---------- Выбранный текст ----------

Одно словцо в этой характеристике кажется мне особенно многообещающим. «Избыточность». Откуда она? Кто ее измерял? Кто примирит ее с тысячелетним стоном народа о нищете, с голодными бунтами и бессмысленной их беспощадностью?
А может, «русский бунт» как раз и есть выброс избыточной энергии? И сколь бы тяжелыми ни были пути культуры – «избыточность поля» доказывается уже хотя бы результатом, «урожаем», тем фактом, что русская культура стала мощнейшим участником общечеловеческого процесса? Значит, был избыток сил и у обездоленных мужиков, которые бежали от помещичьего гнета и шли в казачьи дружины, и у тех «басурман», которые веками кочевали по залежам «природных кладовых», а потом, окстясь и перейдя в русские помещики, клали начало великим фамилиям в «поле» русской культуры. Интересно все-таки понять: эти предки Кантемира, Карамзина, Тургенева и Булгакова попадали под гнет самодержавия? Или они выходили на простор мировой культуры? Что тут скажешь насчет творческой свободы, необходимой в культурном поле?
– Русской, как и любой другой, культуре оказались присущими такие «степени свободы», которые превышали необходимый для ее функционирования в социальной системе уровень. Это «сверхнеобходимое» многообразие потенций и образовывало тот резерв, который обеспечивал ее продвижение вперед, и те ресурсы, которые использовались в ходе развертывания культурно-исторических судеб России.
И если бы «линия Афанасия Никитина» победила безраздельно…
– Будь она продолжена далее – т. е. если бы ей удалось снять и следующую оппозицию – Монотеизм //Немонотеизм, – соответственно ушел бы с авансцены образ экумены, не имеющей завершенной структуры, не являющейся иерархически упорядоченной и качественно дифференцированной в онтологическом плане. Она, напротив, предстала бы как открытая, неопределенная и бесконечная, в которой все религиозно-культурные субстраты принадлежали к одному и тому же уровню реальности, в частности, вследствие этого был бы минимизирован и уровень психологической взаимонапряженности.
Но этого не происходит, так? Куда же девается в этом случае «избыточность культурного поля»?

---------- Фрагменты записей ----------

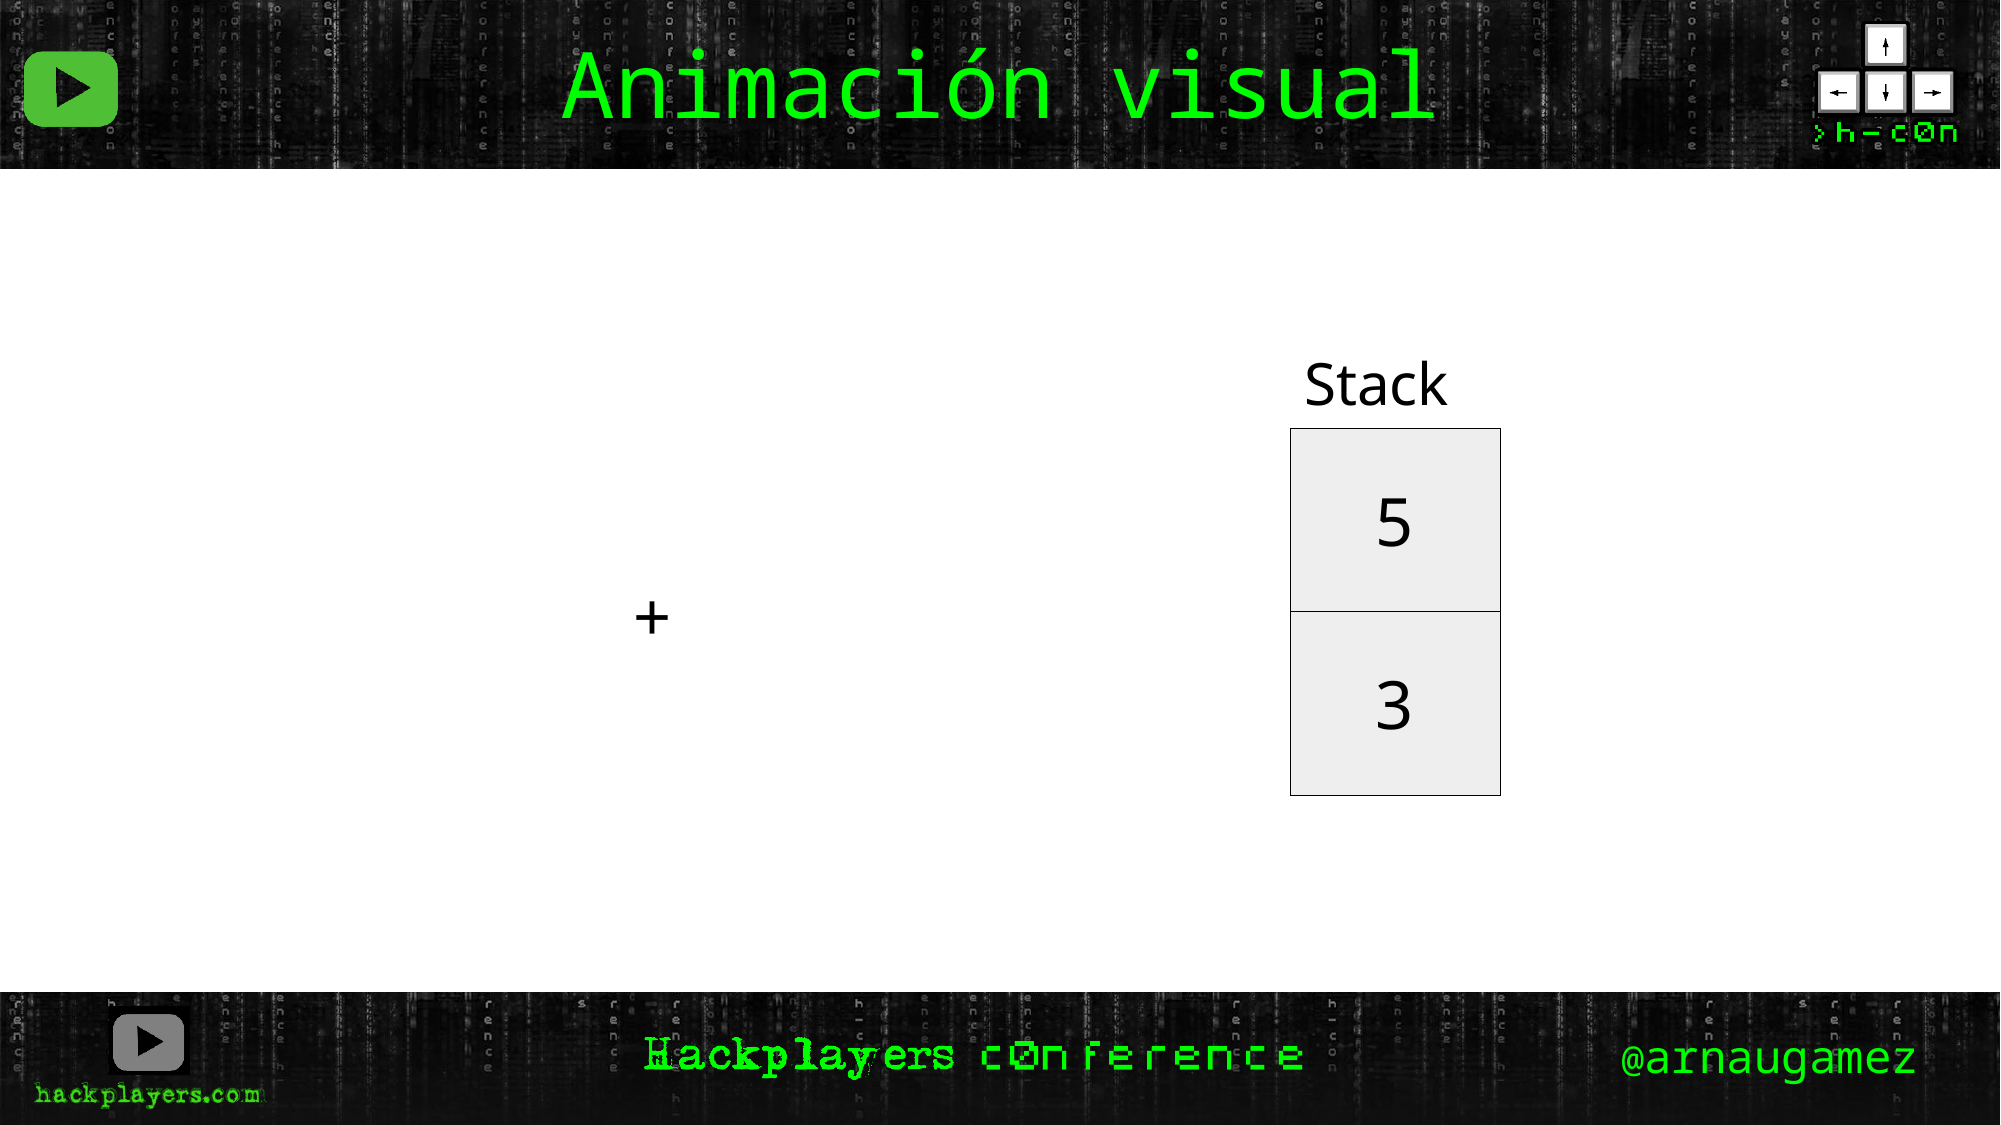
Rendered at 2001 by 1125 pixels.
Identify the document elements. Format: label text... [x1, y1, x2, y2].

text_box + [619, 562, 745, 679]
picture [0, 992, 2000, 1125]
text_box 5 [1290, 428, 1501, 612]
picture [0, 0, 2000, 169]
text_box 3 [1290, 612, 1501, 796]
text_box Stack [1289, 340, 1500, 425]
title Animación visual [256, 0, 1745, 166]
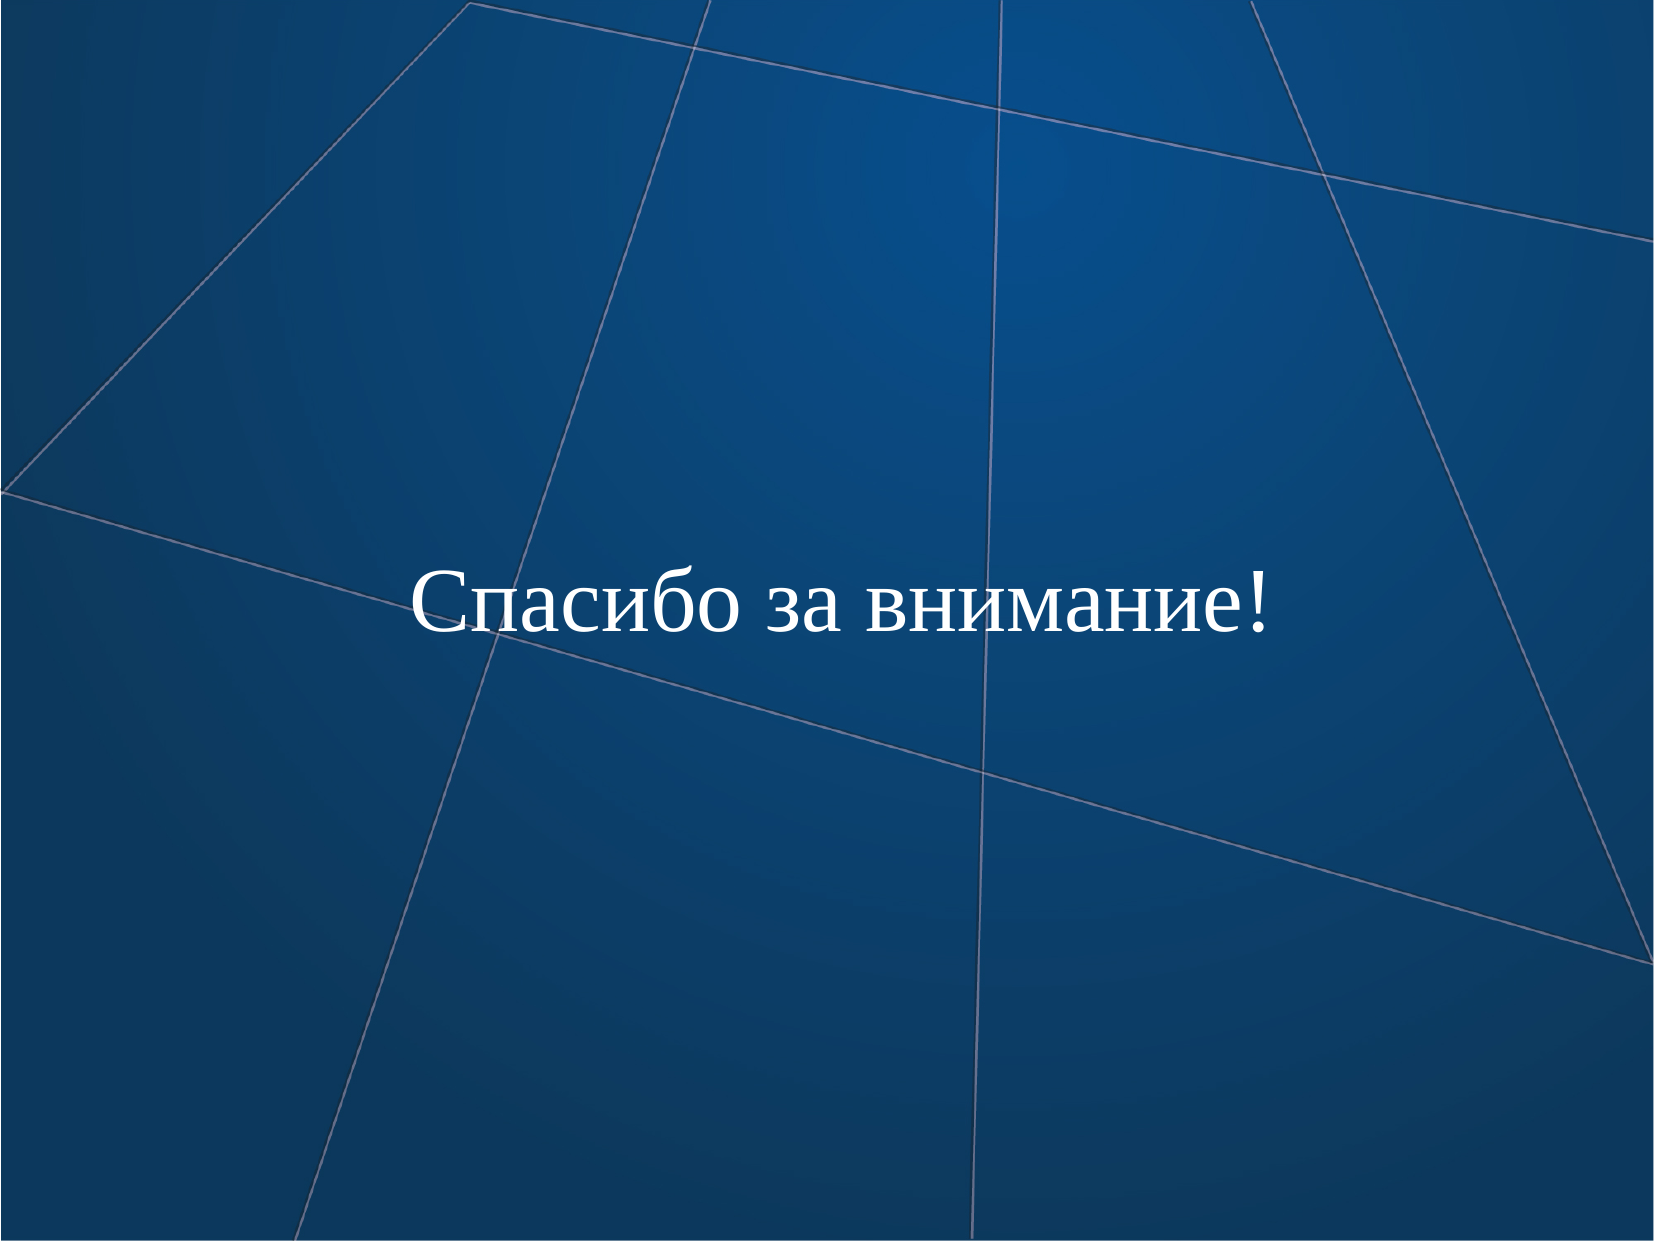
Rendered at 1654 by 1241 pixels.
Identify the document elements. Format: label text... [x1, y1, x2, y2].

picture [0, 0, 1654, 1241]
title Спасибо за внимание! [375, 525, 1276, 676]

----------

● Задание A
Пожалуйста, перескажите короче абзац текста о русской культуре, начинающийся словами «Русской, как и любой другой, культуре», сохранив его основные мысли.
● Задание B
Продолжите текст о русской культуре после его последней фразы.

● Результат A
Русской культуре, как и любой другой, присущи «степени свободы», превышающие уровень, необходимый для ее функционирования в социальной системе. Это «сверхнеобходимое» многообразие потенций создавало резерв для ее продвижения вперед и ресурсы, которые использовались в ходе культурно-исторических судеб России.

● Результат B
– «Избыточные пласты» возможных, но по тем или иным причинам не реализованных, культурных смыслов отодвигаются на периферию. Однако, в силу диалогичности культуры как таковой, существования в ней не только процессов взаимодействия и взаимообогащения, но и диалога-конфликта различных противоборствующих сил, эти латентные культурные смыслы, или культурные ценности, в определенный момент в состоянии актуализироваться и даже стать фундаментально значимыми для нового типа культуры.
…И этот новый тип культуры реализуется в будущем. Разумеется, не «чистым скачком», но и не «тихим накоплением» ценностей, а – сложными галсами меж той и этой «определенностью». Особенно если иметь в виду историю России…
– История ее характеризуется принципом подвижности или процессуальности существования. Она есть континуум, в котором царит тотальность возможности и действительности, причем напряженность между этими двумя модусами бытия и составляет как основу укоренения в действительности, так и условие изменения.
– Как же осуществляются повороты от «укоренения» к «изменению» и обратно?
– Переход от одной ее стадии к другой, от одной системы отношений к другой и, следовательно, качественный перелом или скачок осуществляется не дискретно, а предполагает континуум переходных состояний, могущих повести и к качественным скачкам («переломам», «порогам», если воспользоваться терминологией Лейбница)…
Лейбниц имел дело с «монадами», которые он мог считать сгустками Вселенной, но это не мешало ему работать с ними, как с деталями моделируемой системы. А мы имеем дело с российской реальностью, в которой единица народонаселения моделируется не из себя самой, а из того целого, в которое она входит, притом это целое – не столько связная модель, сколько агрегат частей, находящихся в вечно изменчивом состоянии…
– И потому не случайно в русской культуре так долго отсутствовали целостные определения личности, заменяясь мозаикой отдельных понятий, принципов и априорных схем. Лишь в этом плане можно говорить об определенной конгениальности русской культуры не западным (особенно постренессансным, ориентированным на прямое самораскрытие и полную самореализацию сущностных сил субъекта), а «азиатским теориям личности с их акцентом на «корпоративное благосостояние», экзистенциальную ясность, интуитивную логику и т. п.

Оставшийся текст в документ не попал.